Rewrite every line of the records with "database.db" swapped for "scholarship.db" and nothing else altered, omitting the pictures.

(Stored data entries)
- Opening Delimiter -

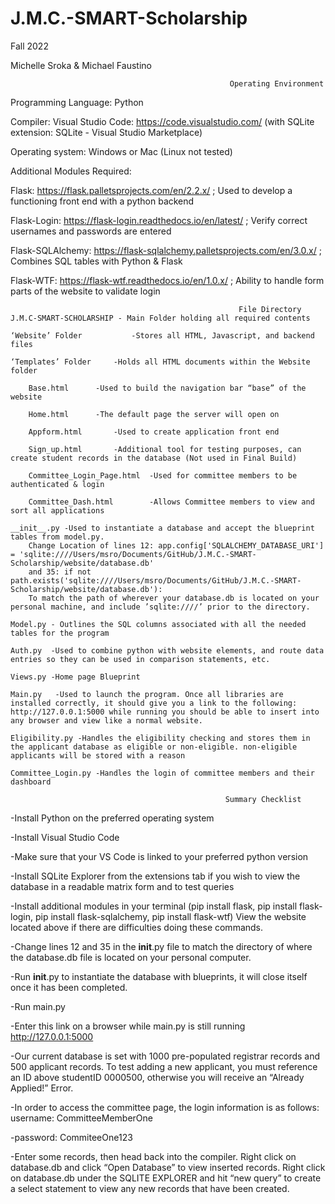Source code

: # J.M.C.-SMART-Scholarship

Fall 2022

Michelle Sroka & Michael Faustino

                                                     Operating Environment
Programming Language: Python

Compiler: Visual Studio Code: https://code.visualstudio.com/ (with SQLite extension: SQLite - Visual Studio Marketplace)

Operating system: Windows or Mac (Linux not tested)

Additional Modules Required: 

Flask: https://flask.palletsprojects.com/en/2.2.x/ ; Used to develop a functioning front end with a python backend

Flask-Login: https://flask-login.readthedocs.io/en/latest/ ; Verify correct usernames and passwords are entered

Flask-SQLAlchemy: https://flask-sqlalchemy.palletsprojects.com/en/3.0.x/ ; Combines SQL tables with Python & Flask

Flask-WTF: https://flask-wtf.readthedocs.io/en/1.0.x/ ; Ability to handle form parts of the website to validate login

                                                       File Directory
    J.M.C-SMART-SCHOLARSHIP - Main Folder holding all required contents

	‘Website’ Folder           -Stores all HTML, Javascript, and backend files

	‘Templates’ Folder 	   -Holds all HTML documents within the Website folder

		Base.html 	   -Used to build the navigation bar “base” of the website

		Home.html 	   -The default page the server will open on

		Appform.html 	   -Used to create application front end

		Sign_up.html 	   -Additional tool for testing purposes, can create student records in the database (Not used in Final Build)

		Committee_Login_Page.html  -Used for committee members to be authenticated & login

		Committee_Dash.html  	   -Allows Committee members to view and sort all applications

	__init__.py -Used to instantiate a database and accept the blueprint tables from model.py.
		Change Location of lines 12: app.config['SQLALCHEMY_DATABASE_URI'] = 'sqlite:////Users/msro/Documents/GitHub/J.M.C.-SMART-Scholarship/website/database.db'
		and 35: if not path.exists('sqlite:////Users/msro/Documents/GitHub/J.M.C.-SMART-Scholarship/website/database.db'):
		To match the path of wherever your database.db is located on your personal machine, and include ’sqlite:////’ prior to the directory.

	Model.py - Outlines the SQL columns associated with all the needed tables for the program

	Auth.py  -Used to combine python with website elements, and route data entries so they can be used in comparison statements, etc.

	Views.py -Home page Blueprint

	Main.py   -Used to launch the program. Once all libraries are installed correctly, it should give you a link to the following: http://127.0.0.1:5000 while running you should be able to insert into any browser and view like a normal website.

	Eligibility.py -Handles the eligibility checking and stores them in the applicant database as eligible or non-eligible. non-eligible applicants will be stored with a reason

	Committee_Login.py -Handles the login of committee members and their dashboard
  
                                                    Summary Checklist
-Install Python on the preferred operating system

-Install Visual Studio Code 

-Make sure that your VS Code is linked to your preferred python version

-Install SQLite Explorer from the extensions tab if you wish to view the database in a readable matrix form and to test queries

-Install additional modules in your terminal (pip install flask, pip install flask-login, pip install flask-sqlalchemy, pip install flask-wtf) View the website located above if there are difficulties doing these commands.

-Change lines 12 and 35 in the __init__.py file to match the directory of where the database.db file is located on your personal computer. 

-Run __init__.py to instantiate the database with blueprints, it will close itself once it has been completed.

-Run main.py

-Enter this link on a browser while main.py is still running http://127.0.0.1:5000

-Our current database is set with 1000 pre-populated registrar records and 500 applicant records. To test adding a new applicant, you must reference an ID above studentID 0000500, otherwise you will receive an “Already Applied!” Error.

-In order to access the committee page, the login information is as follows: username: CommitteeMemberOne

-password: CommiteeOne123

-Enter some records, then head back into the compiler. Right click on database.db and click “Open Database” to view inserted records. Right click on database.db under the SQLITE EXPLORER and hit “new query” to create a select statement to view any new records that have been created.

- Closing Delimiter -

◆ **Task solution**:
Source code

: # J.M.C.-SMART-Scholarship

Fall 2022

Michelle Sroka & Michael Faustino

                                                     Operating Environment
Programming Language: Python

Compiler: Visual Studio Code: https://code.visualstudio.com/ (with SQLite extension: SQLite - Visual Studio Marketplace)

Operating system: Windows or Mac (Linux not tested)

Additional Modules Required: 

Flask: https://flask.palletsprojects.com/en/2.2.x/ ; Used to develop a functioning front end with a python backend

Flask-Login: https://flask-login.readthedocs.io/en/latest/ ; Verify correct usernames and passwords are entered

Flask-SQLAlchemy: https://flask-sqlalchemy.palletsprojects.com/en/3.0.x/ ; Combines SQL tables with Python & Flask

Flask-WTF: https://flask-wtf.readthedocs.io/en/1.0.x/ ; Ability to handle form parts of the website to validate login

                                                       File Directory
    J.M.C-SMART-SCHOLARSHIP - Main Folder holding all required contents

	‘Website’ Folder           -Stores all HTML, Javascript, and backend files

	‘Templates’ Folder 	   -Holds all HTML documents within the Website folder

		Base.html 	   -Used to build the navigation bar “base” of the website

		Home.html 	   -The default page the server will open on

		Appform.html 	   -Used to create application front end

		Sign_up.html 	   -Additional tool for testing purposes, can create student records in the database (Not used in Final Build)

		Committee_Login_Page.html  -Used for committee members to be authenticated & login

		Committee_Dash.html  	   -Allows Committee members to view and sort all applications

	__init__.py -Used to instantiate a database and accept the blueprint tables from model.py.
		Change Location of lines 12: app.config['SQLALCHEMY_DATABASE_URI'] = 'sqlite:////Users/msro/Documents/GitHub/J.M.C.-SMART-Scholarship/website/scholarship.db'
		and 35: if not path.exists('sqlite:////Users/msro/Documents/GitHub/J.M.C.-SMART-Scholarship/website/scholarship.db'):
		To match the path of wherever your scholarship.db is located on your personal machine, and include ’sqlite:////’ prior to the directory.

	Model.py - Outlines the SQL columns associated with all the needed tables for the program

	Auth.py  -Used to combine python with website elements, and route data entries so they can be used in comparison statements, etc.

	Views.py -Home page Blueprint

	Main.py   -Used to launch the program. Once all libraries are installed correctly, it should give you a link to the following: http://127.0.0.1:5000 while running you should be able to insert into any browser and view like a normal website.

	Eligibility.py -Handles the eligibility checking and stores them in the applicant database as eligible or non-eligible. non-eligible applicants will be stored with a reason

	Committee_Login.py -Handles the login of committee members and their dashboard
  
                                                    Summary Checklist
-Install Python on the preferred operating system

-Install Visual Studio Code 

-Make sure that your VS Code is linked to your preferred python version

-Install SQLite Explorer from the extensions tab if you wish to view the database in a readable matrix form and to test queries

-Install additional modules in your terminal (pip install flask, pip install flask-login, pip install flask-sqlalchemy, pip install flask-wtf) View the website located above if there are difficulties doing these commands.

-Change lines 12 and 35 in the __init__.py file to match the directory of where the scholarship.db file is located on your personal computer. 

-Run __init__.py to instantiate the database with blueprints, it will close itself once it has been completed.

-Run main.py

-Enter this link on a browser while main.py is still running http://127.0.0.1:5000

-Our current database is set with 1000 pre-populated registrar records and 500 applicant records. To test adding a new applicant, you must reference an ID above studentID 0000500, otherwise you will receive an “Already Applied!” Error.

-In order to access the committee page, the login information is as follows: username: CommitteeMemberOne

-password: CommiteeOne123

-Enter some records, then head back into the compiler. Right click on scholarship.db and click “Open Database” to view inserted records. Right click on scholarship.db under the SQLITE EXPLORER and hit “new query” to create a select statement to view any new records that have been created.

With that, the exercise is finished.